+++ Passage
Be selfless and give her your heart and soul. If you do this, don’t be surprised when you find your wife initiating a whole lot more “love making” in the future.


----------



## tacoma

Both.

Sometimes I just **** her.


----------



## that_girl

tacoma said:


> Both.
> 
> Sometimes I just **** her.


And she appreciates that.

A good ****ing is always needed.


----------



## RandomDude

F--king is such a crude way of putting it. I prefer the term RAMMING


----------



## RDJ

OK wise guys, make fun, till it happens to you?


----------



## morituri

Well said RDJ, follower of the great one Calle Zorro.

BTW, have you any experience with Susan Bratton's 'Revive Her Drive' material?


----------



## that_girl

"Until it happens to us"?

Are you struggling with this?


----------



## RDJ

that_girl said:


> "Until it happens to us"?
> 
> Are you struggling with this?


Thanks for your concern TG , I'm fine!

But in all seriousness, there are certainly women complaining about men that just sex them up, and the guy never figures out why she lost interest?

Clearly there are many reasons, but this one is pretty easy to change.


----------



## RDJ

morituri said:


> BTW, have you any experience with Susan Bratton's 'Revive Her Drive' material?


Checked it out, but she was a major turn off for me. You?


----------



## Debbie Roxs

Making love or as Dr John Grey calls it "Gourmet Sex" is wonderful but
sometimes a quickie is all that is needed.


----------



## that_girl

And sometimes just a nice, long effing.


----------



## friendlyguy

My wife never initiates sex, fakes orgasms, and told me that lingerie was humiliating.....so, I stopped initiating and have denied her any sex for 12 months....she has killed my ego with her anger long ago...I will divorce her soon.


----------



## Anubis

tacoma said:


> Both.
> 
> Sometimes I just **** her.





that_girl said:


> And she appreciates that.
> 
> A good ****ing is always needed.


*THIS! *:iagree::iagree:

Two things that I hope bode well for us. 

First is that Sex is seen as part of the daily effort that we both put into the relationship (not that we have it daily, though our average is > 1.0x per day, but that it's seen as a very important part of the foundation we've build together, never-ending maintenance on which is being woven into our daily life.
++++++
Exercise 1: List every username that heads a post in the forum thread, giving each once.
Exercise 2: Reproduce the forum thread word for word from "## friendlyguy" to "divorce her soon.".
+++ Dataset rows
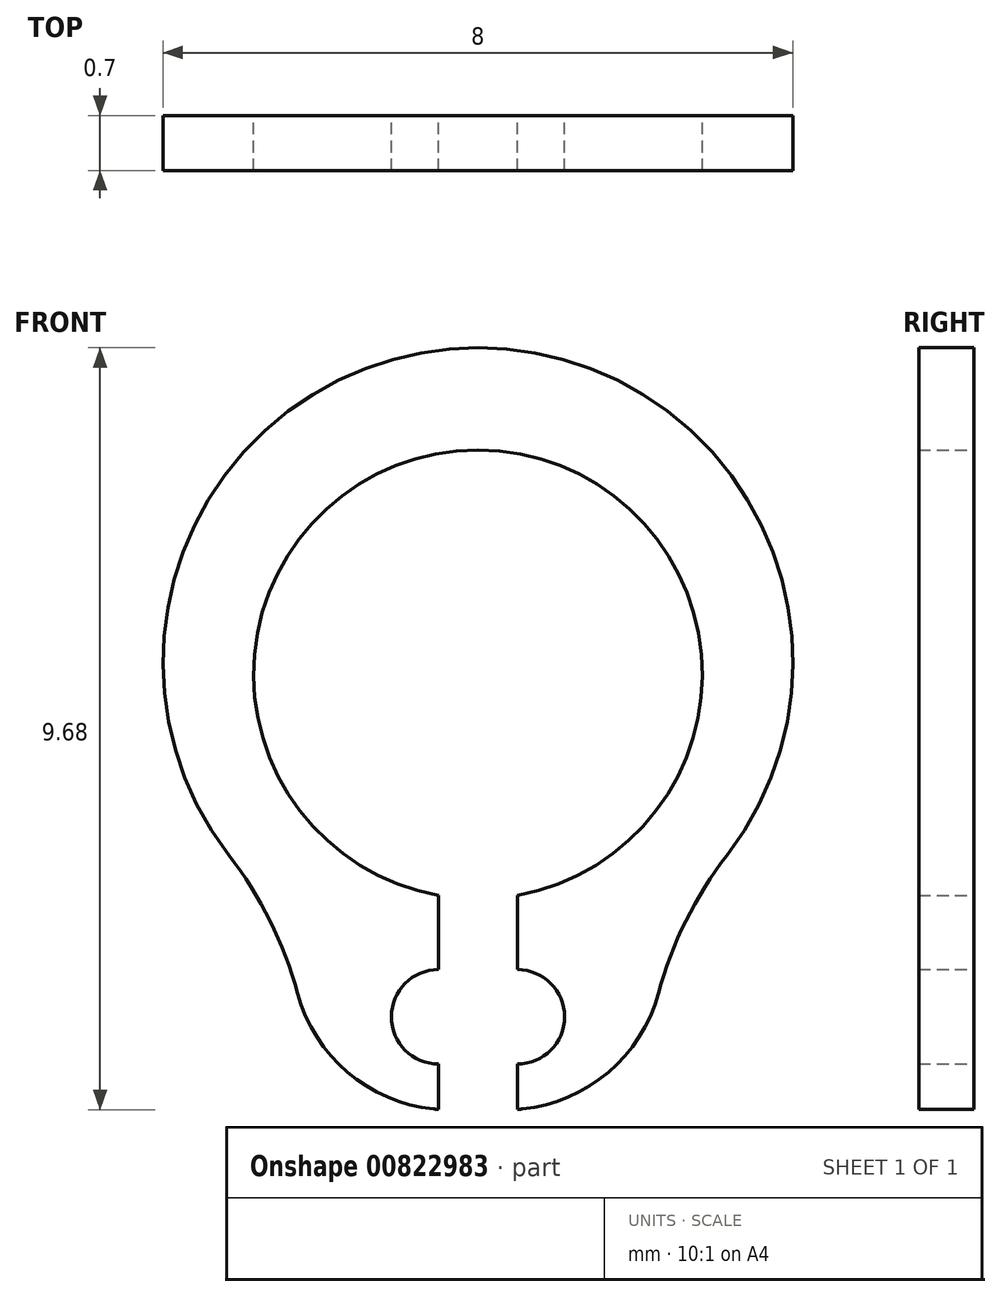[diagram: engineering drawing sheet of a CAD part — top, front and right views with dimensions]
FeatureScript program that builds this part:
annotation { "Feature Type Name" : "Feature", "Feature Type Description" : "" }
export const myFeature = defineFeature(function(context is Context, id is Id, definition is map)
    precondition{}
    {
        {
            var Q0;
            Q0=qCreatedBy(makeId("Front.planeOp"),FACE);
            var sketch = newSketch(context, id + "F0", { "sketchPlane" : qUnion([Q0])});
            skArc(sketch, "E0", {"start": v(0.5, -2.8) * mm, "mid": v(0, 2.85) * mm, "end": v(-0.5, -2.8) * mm});
            skLineSegment(sketch, "E1", {"start": v(0, 0) * mm, "end": v(0, -5.55) * mm, "construction": true});
            skLineSegment(sketch, "E2", {"start": v(0, 0) * mm, "end": v(0, 2.85) * mm, "construction": true});
            skLineSegment(sketch, "E3", {"start": v(0, 2.85) * mm, "end": v(0, 4.15) * mm, "construction": true});
            skPoint(sketch, "E4", {"position": v(0, -2.85) * mm});
            skArc(sketch, "E5", {"start": v(-2.12, -5.13) * mm, "mid": v(-1.33, -5.39) * mm, "end": v(-0.5, -5.53) * mm});
            skArc(sketch, "E6", {"start": v(1.48, -3.57) * mm, "mid": v(0, 4.15) * mm, "end": v(-1.48, -3.57) * mm});
            skPoint(sketch, "E7", {"position": v(0, -3.85) * mm});
            skArc(sketch, "E8", {"start": v(0.5, -4.95) * mm, "mid": v(1.1, -4.35) * mm, "end": v(0.5, -3.75) * mm});
            skLineSegment(sketch, "E9", {"start": v(0, 0) * mm, "end": v(0.5, -1.2) * mm, "construction": true});
            skLineSegment(sketch, "E10.0", {"start": v(-0.5, 0) * mm, "end": v(-0.5, -1.2) * mm, "construction": true});
            skLineSegment(sketch, "E11.MirrorCS", {"start": v(0.5, 0) * mm, "end": v(0.5, -1.2) * mm, "construction": true});
            skArc(sketch, "E12.MirrorC", {"start": v(-0.17, -3.85) * mm, "mid": v(0.09, -4.23) * mm, "end": v(0, -4.68) * mm, "construction": true});
            skLineSegment(sketch, "E13.MirrorCS", {"start": v(0, 0) * mm, "end": v(-0.5, -1.2) * mm, "construction": true});
            skLineSegment(sketch, "E14.trimOffspring", {"start": v(-0.5, -2.8) * mm, "end": v(-0.5, -3.75) * mm});
            skLineSegment(sketch, "E15.trimOffspring", {"start": v(0.5, -2.8) * mm, "end": v(0.5, -3.75) * mm});
            skLineSegment(sketch, "E16.trimOffspring", {"start": v(1.48, -3.57) * mm, "end": v(2.12, -5.13) * mm});
            skLineSegment(sketch, "E17.trimOffspring", {"start": v(-1.48, -3.57) * mm, "end": v(-2.12, -5.13) * mm});
            skPoint(sketch, "E18.orphan", {"position": v(-3.32, -8.02) * mm});
            skPoint(sketch, "E19.orphan", {"position": v(3.32, -8.02) * mm});
            skPoint(sketch, "E20.orphan", {"position": v(-0.5, -7.44) * mm});
            skPoint(sketch, "E21.orphan", {"position": v(0.5, -7.44) * mm});
            skArc(sketch, "E22.trimOffspring", {"start": v(-0.7, -3.79) * mm, "mid": v(0, -3.85) * mm, "end": v(0.7, -3.79) * mm, "construction": true});
            skLineSegment(sketch, "E23.trimOffspring", {"start": v(-0.5, -4.95) * mm, "end": v(-0.5, -5.53) * mm});
            skLineSegment(sketch, "E24.trimOffspring", {"start": v(-0.5, -3.82) * mm, "end": v(-0.5, -4.35) * mm, "construction": true});
            skLineSegment(sketch, "E25.trimOffspring", {"start": v(0.5, -3.82) * mm, "end": v(0.5, -4.35) * mm, "construction": true});
            skLineSegment(sketch, "E26.trimOffspring", {"start": v(0.5, -4.95) * mm, "end": v(0.5, -5.53) * mm});
            skArc(sketch, "E27.trimOffspring", {"start": v(-0.5, -4.95) * mm, "mid": v(-1.1, -4.35) * mm, "end": v(-0.5, -3.75) * mm});
            skArc(sketch, "E28.trimOffspring", {"start": v(0.17, -3.85) * mm, "mid": v(-0.09, -4.23) * mm, "end": v(0, -4.68) * mm, "construction": true});
            skArc(sketch, "E29.trimOffspring", {"start": v(0.5, -5.53) * mm, "mid": v(1.33, -5.39) * mm, "end": v(2.12, -5.13) * mm});
            skSolve(sketch);
        }
        {
            var Q0;
            Q0 = qSketchRegion(id + "F0", true);
            var Q1;
            Q1 = qConstructionFilter(qBodyType(qCreatedBy(id + "F0" ,EDGE), BodyType.WIRE), ConstructionObject.NO);
            extrude(context, id + "F1", {"entities" : qUnion([Q0]), "surfaceEntities" : qUnion([Q1]), "endBound" : BoundingType.SYMMETRIC, "depth" : 0.7 * mm, "offsetDistance" : 25 * mm});
        }
        {
            var Q0;
            Q0=makeQuery(id+"F1.opExtrude","SWEPT_EDGE",EDGE,{"disambiguationData":[OSD([sQuery(id+"F0.wireOp",EDGE,"E6"),sQuery(id+"F0.wireOp",EDGE,"E16.trimOffspring")])]});
            var Q1;
            Q1=makeQuery(id+"F1.opExtrude","SWEPT_EDGE",EDGE,{"disambiguationData":[OSD([sQuery(id+"F0.wireOp",EDGE,"E6"),sQuery(id+"F0.wireOp",EDGE,"E17.trimOffspring")])]});
            fillet(context, id + "F2", {"entities" : qUnion([Q0, Q1]), "radius" : 5 * mm, "tangentPropagation" : true, "allowEdgeOverflow" : false});
        }
        {
            var Q0;
            Q0=makeQuery(id+"F2.opFillet","BLEND_EDGE",EDGE,{"blendedFrom":[makeQuery(id+"F1.opExtrude","SWEPT_EDGE",EDGE,{"disambiguationData":[OSD([sQuery(id+"F0.wireOp",EDGE,"E6"),sQuery(id+"F0.wireOp",EDGE,"E17.trimOffspring")])]}),makeQuery(id+"F1.opExtrude","SWEPT_FACE",FACE,{"disambiguationData":[OSD([sQuery(id+"F0.wireOp",EDGE,"E5")])]})],"blendedInto":[makeQuery(id+"F1.opExtrude","SWEPT_FACE",FACE,{"disambiguationData":[OSD([sQuery(id+"F0.wireOp",EDGE,"E5")])]})]});
            var Q1;
            Q1=makeQuery(id+"F2.opFillet","BLEND_EDGE",EDGE,{"blendedFrom":[makeQuery(id+"F1.opExtrude","SWEPT_EDGE",EDGE,{"disambiguationData":[OSD([sQuery(id+"F0.wireOp",EDGE,"E6"),sQuery(id+"F0.wireOp",EDGE,"E16.trimOffspring")])]}),makeQuery(id+"F1.opExtrude","SWEPT_FACE",FACE,{"disambiguationData":[OSD([sQuery(id+"F0.wireOp",EDGE,"E29.trimOffspring")])]})],"blendedInto":[makeQuery(id+"F1.opExtrude","SWEPT_FACE",FACE,{"disambiguationData":[OSD([sQuery(id+"F0.wireOp",EDGE,"E29.trimOffspring")])]})]});
            fillet(context, id + "F3", {"entities" : qUnion([Q0, Q1]), "radius" : 2 * mm, "tangentPropagation" : true, "allowEdgeOverflow" : false});
        }
    });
++++++
Written reply 1: tacoma, that_girl, RandomDude, RDJ, morituri, Debbie Roxs, friendlyguy, Anubis

Written reply 2:
## friendlyguy

My wife never initiates sex, fakes orgasms, and told me that lingerie was humiliating.....so, I stopped initiating and have denied her any sex for 12 months....she has killed my ego with her anger long ago...I will divorce her soon.